_Your objective_
Print the records exactly as written, and let no picture into the answer.

_Records shown_
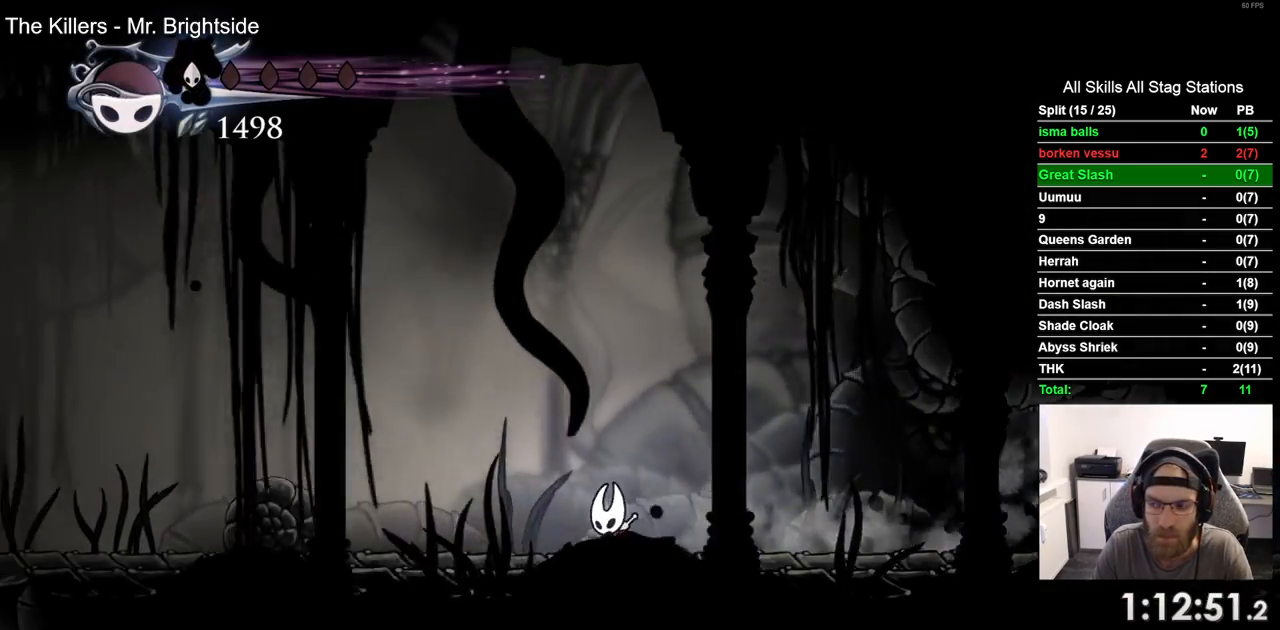
{"buttons": ["DPAD_LEFT"], "left_stick": "center", "right_stick": "center", "events": [[233, "R1", "down"], [233, "R2", "down"], [433, "R1", "up"], [450, "R2", "up"]]}
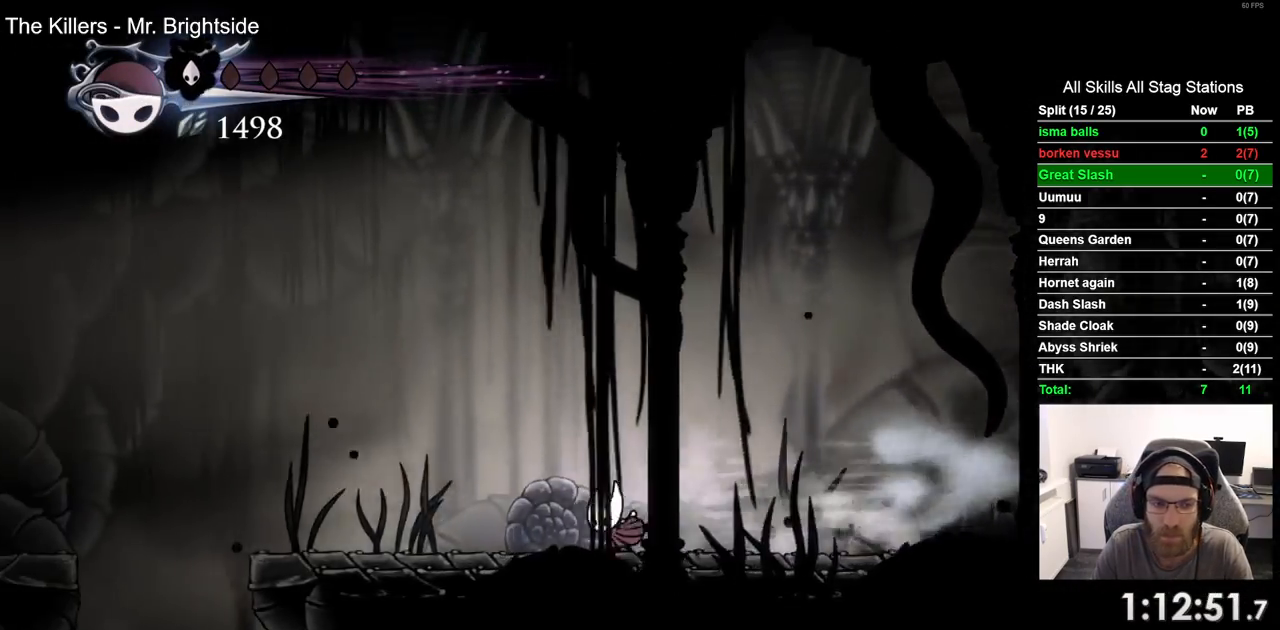
{"buttons": ["DPAD_LEFT"], "left_stick": "center", "right_stick": "center", "events": []}
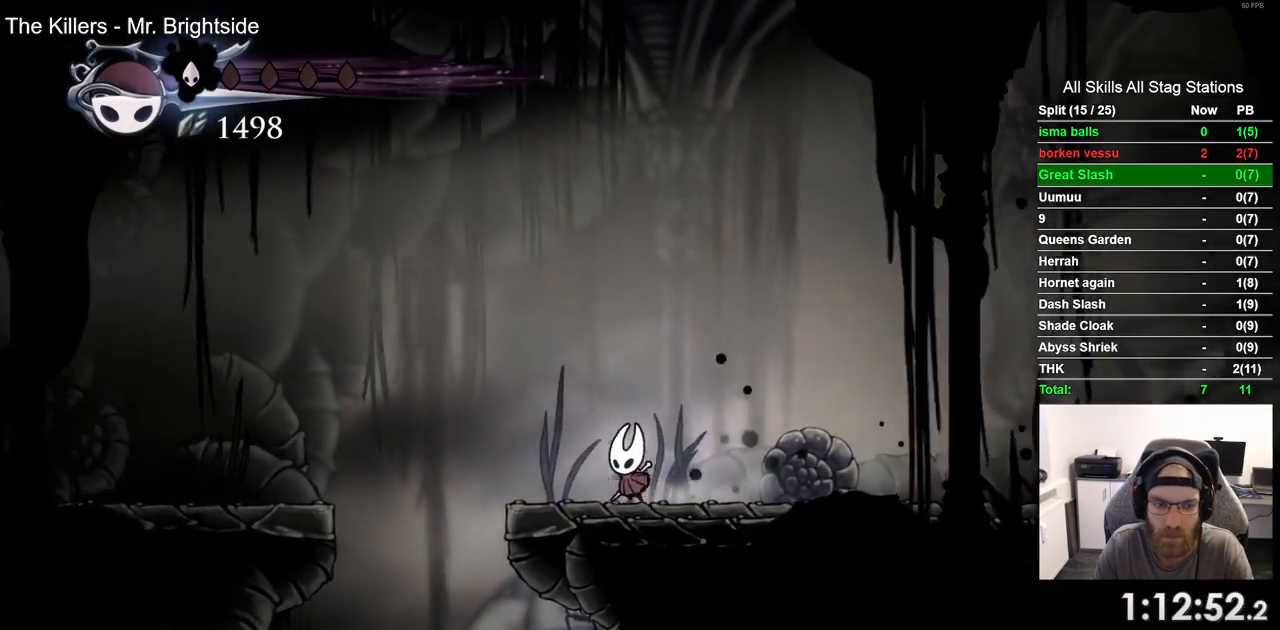
{"buttons": ["R1", "R2", "DPAD_LEFT"], "left_stick": "center", "right_stick": "center", "events": [[117, "CROSS", "down"], [300, "CROSS", "up"], [450, "R1", "down"], [450, "R2", "down"]]}
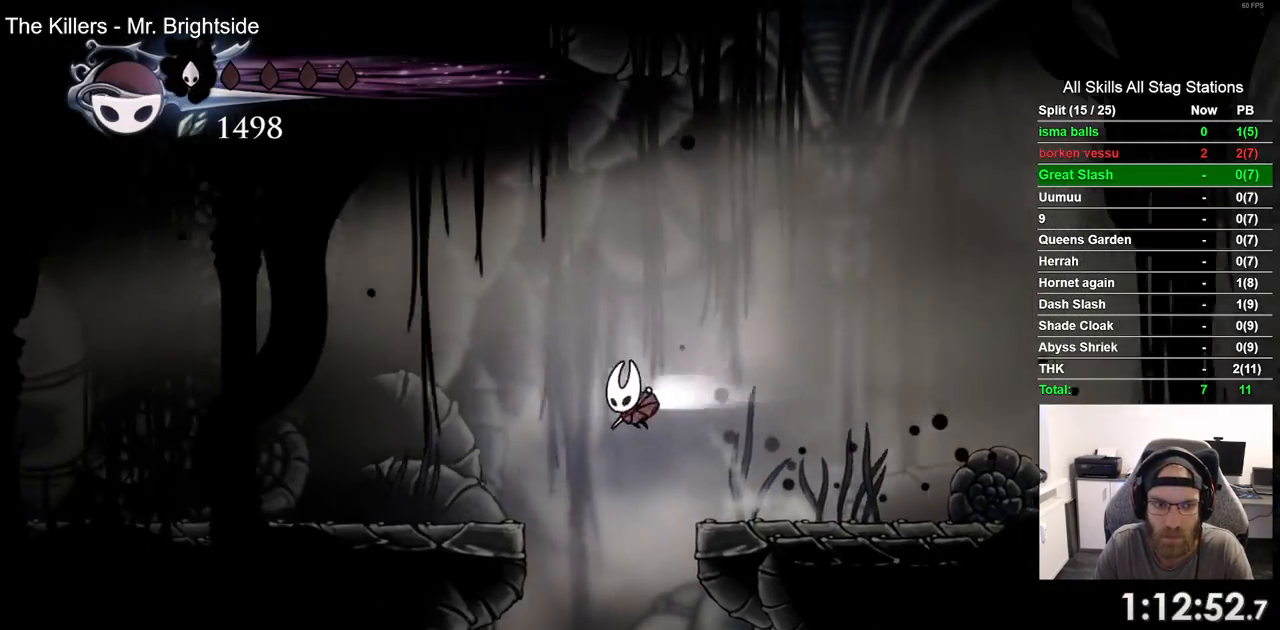
{"buttons": ["DPAD_LEFT"], "left_stick": "center", "right_stick": "center", "events": [[150, "R1", "up"], [150, "R2", "up"]]}
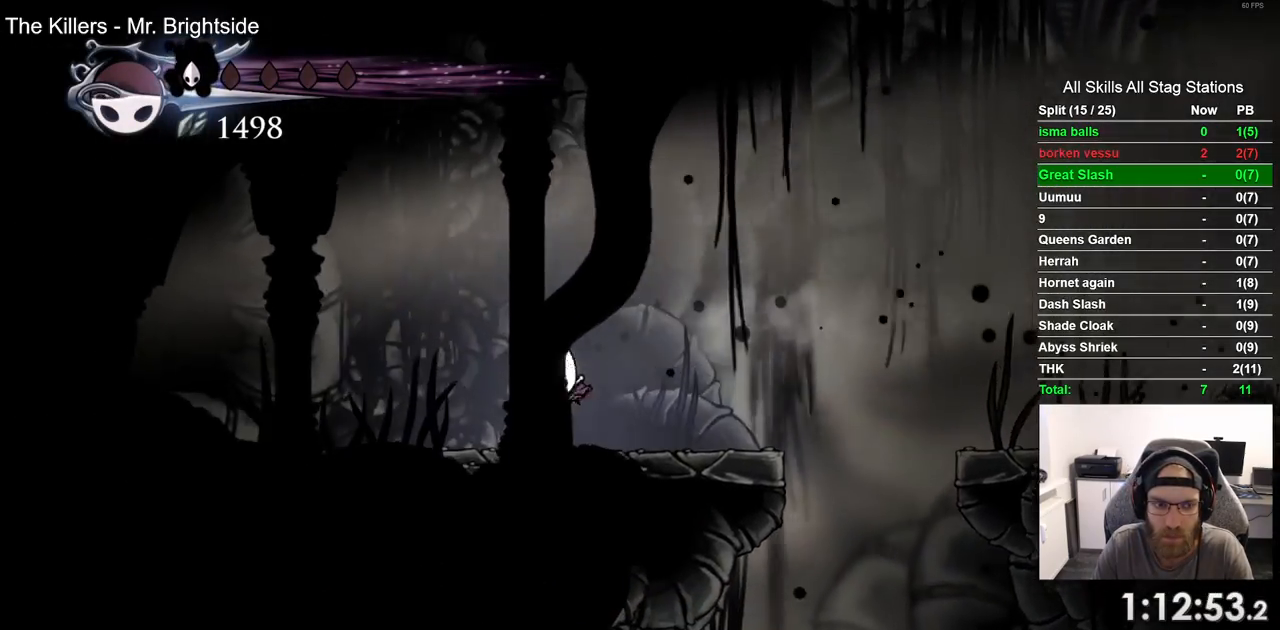
{"buttons": ["R1", "R2", "DPAD_RIGHT"], "left_stick": "center", "right_stick": "center", "events": [[117, "DPAD_LEFT", "up"], [183, "DPAD_RIGHT", "down"], [367, "R1", "down"], [367, "R2", "down"]]}
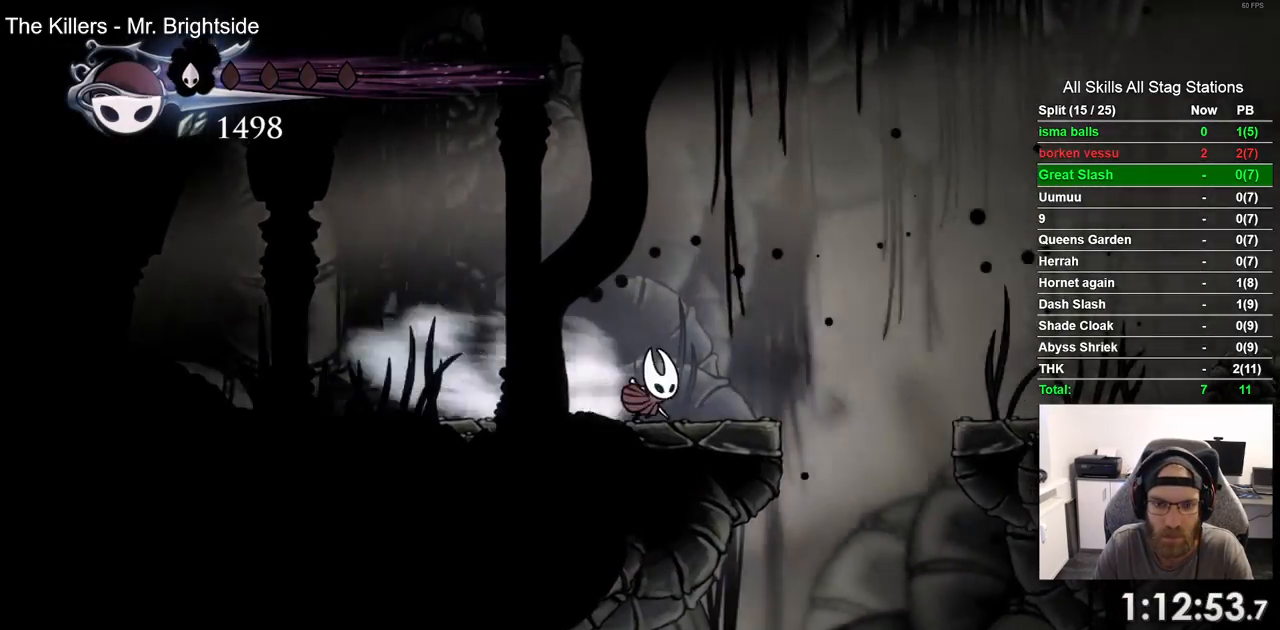
{"buttons": ["DPAD_LEFT"], "left_stick": "center", "right_stick": "center", "events": [[100, "R1", "up"], [100, "R2", "up"], [317, "DPAD_RIGHT", "up"], [333, "DPAD_LEFT", "down"]]}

_Answer for this exercise_
{"buttons": ["DPAD_LEFT"], "left_stick": "center", "right_stick": "center", "events": [[233, "R1", "down"], [233, "R2", "down"], [433, "R1", "up"], [450, "R2", "up"]]}
{"buttons": ["DPAD_LEFT"], "left_stick": "center", "right_stick": "center", "events": []}
{"buttons": ["R1", "R2", "DPAD_LEFT"], "left_stick": "center", "right_stick": "center", "events": [[117, "CROSS", "down"], [300, "CROSS", "up"], [450, "R1", "down"], [450, "R2", "down"]]}
{"buttons": ["DPAD_LEFT"], "left_stick": "center", "right_stick": "center", "events": [[150, "R1", "up"], [150, "R2", "up"]]}
{"buttons": ["R1", "R2", "DPAD_RIGHT"], "left_stick": "center", "right_stick": "center", "events": [[117, "DPAD_LEFT", "up"], [183, "DPAD_RIGHT", "down"], [367, "R1", "down"], [367, "R2", "down"]]}
{"buttons": ["DPAD_LEFT"], "left_stick": "center", "right_stick": "center", "events": [[100, "R1", "up"], [100, "R2", "up"], [317, "DPAD_RIGHT", "up"], [333, "DPAD_LEFT", "down"]]}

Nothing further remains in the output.